Google Chrome to distrust Chunghwa Telecom, Netlock certificates in August

Google says it will no longer trust root CA certificates signed by Chunghwa Telecom and Netlock in the Chrome Root Store due to a pattern of compliance failures and failure to make improvements.

The change will come in Google Chrome version 139, which is scheduled for release on August 1, 2025.

The tech giant cites ongoing compliance failures, broken improvement commitments, and lack of measurable progress as the reasons for this action.

“Chrome’s confidence in the reliability of Chunghwa Telecom and Netlock as CA Owners included in the Chrome Root Store has diminished due to patterns of concerning behavior observed over the past year,” reads the announcement.

“These patterns represent a loss of integrity and fall short of expectations, eroding trust in these CA Owners as publicly-trusted certificate issuers trusted by default in Chrome.”

Chunghwa Telecom is Taiwan’s largest telecom provider, operating internet, mobile, and fixed-line services. It runs a public Certificate Authority (CA) called ePKI and HiPKI, issuing digital certificates for secure web communications.

Netlock is a significant Hungarian provider of digital certification services (electronic signatures, timestamping, and TLS/SSL certificates), best known for its Arany (Gold Class) Root CA, which is widely used in Hungary and other European countries.

The Chrome Root Store is a list of trusted certificate authorities maintained by Google and used by Chrome to validate HTTPS connections. 

Both entities have acted as public Certification Authorities (CAs) for years, with their certificates included in the Chrome Root Store, meaning Chrome trusted them by default.

Starting on August 1, 2025, Google Chrome will display a “Your connection is not private” warning when users visit websites that continue to use certificates issued by Chunghwa Telecom or Netlock, as their root CAs will no longer be trusted.

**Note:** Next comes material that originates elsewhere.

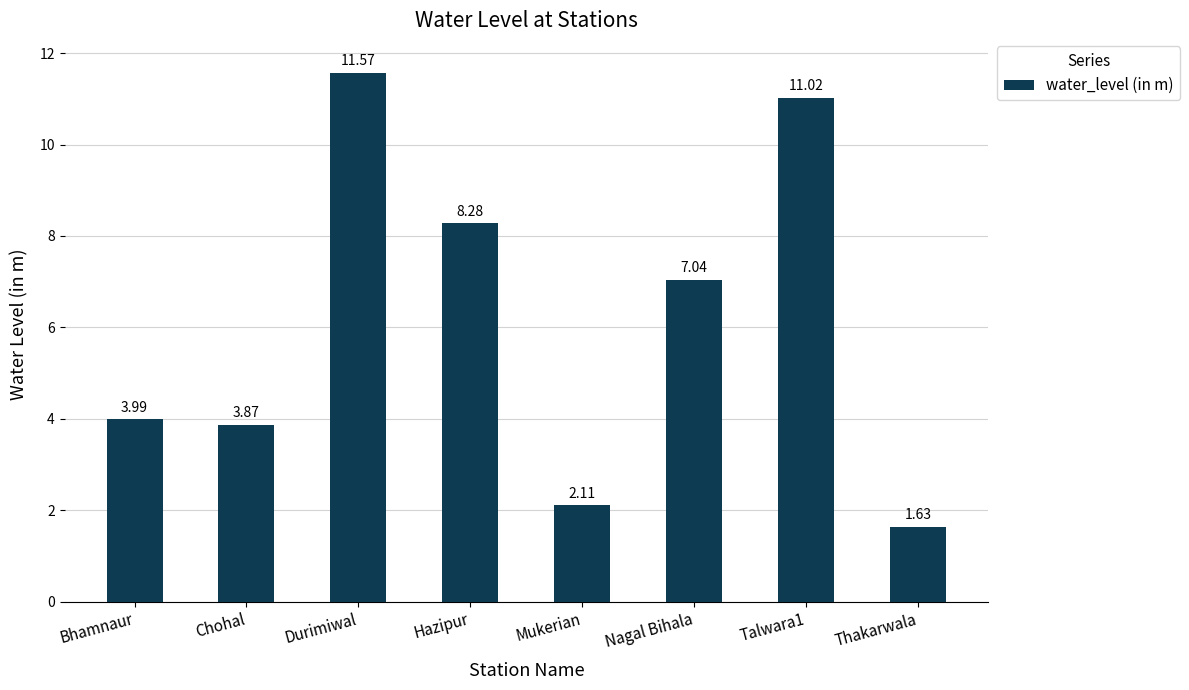

What is the difference between the maximum and second lowest values?

9.5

Warning generated on pages using non-trusted certificates
Warning generated on pages using non-trusted certificates
Source: Google

Although moving past that page will be possible, this action will break the smooth browsing experience on impacted sites and create trust issues for visitors.

For this reason, impacted web admins are recommended to take action now and switch to a trusted CA as soon as possible.

While Netlock and Chunghwa Telecom certificates signed up to July 31, 2025, will still be trusted, it is recommended not to postpone their inevitable replacement.

Google notes that impacted enterprises can override trust changes by installing the affected roots as locally trusted.

It should be noted that this change will not impact Microsoft Edge, Mozilla Firefox, or Apple Safari, as they utilize different browser trust stores.

This latest action follows a similar one against Entrust, announced in June 2024 and entering into force on November 12, 2024.

At the time, Google justified its decision by noting that Entrust had been involved in multiple publicly disclosed incidents that showed it had failed to meet industry compliance and security standards since 2018.

Similarly, Entrust failed to deliver on promises to improve its practices or showcase measurable progress.

In March 2025, Google announced new mandatory security requirements for all CAs issuing publicly trusted HTTPS/TLS certificates, signaling its intent to tighten standards and push CAs to quickly meet evolving compliance expectations.

The Chunghwa Telecom and Netlock cases are the first examples of enforcing those stricter requirements, with more likely to follow in the future.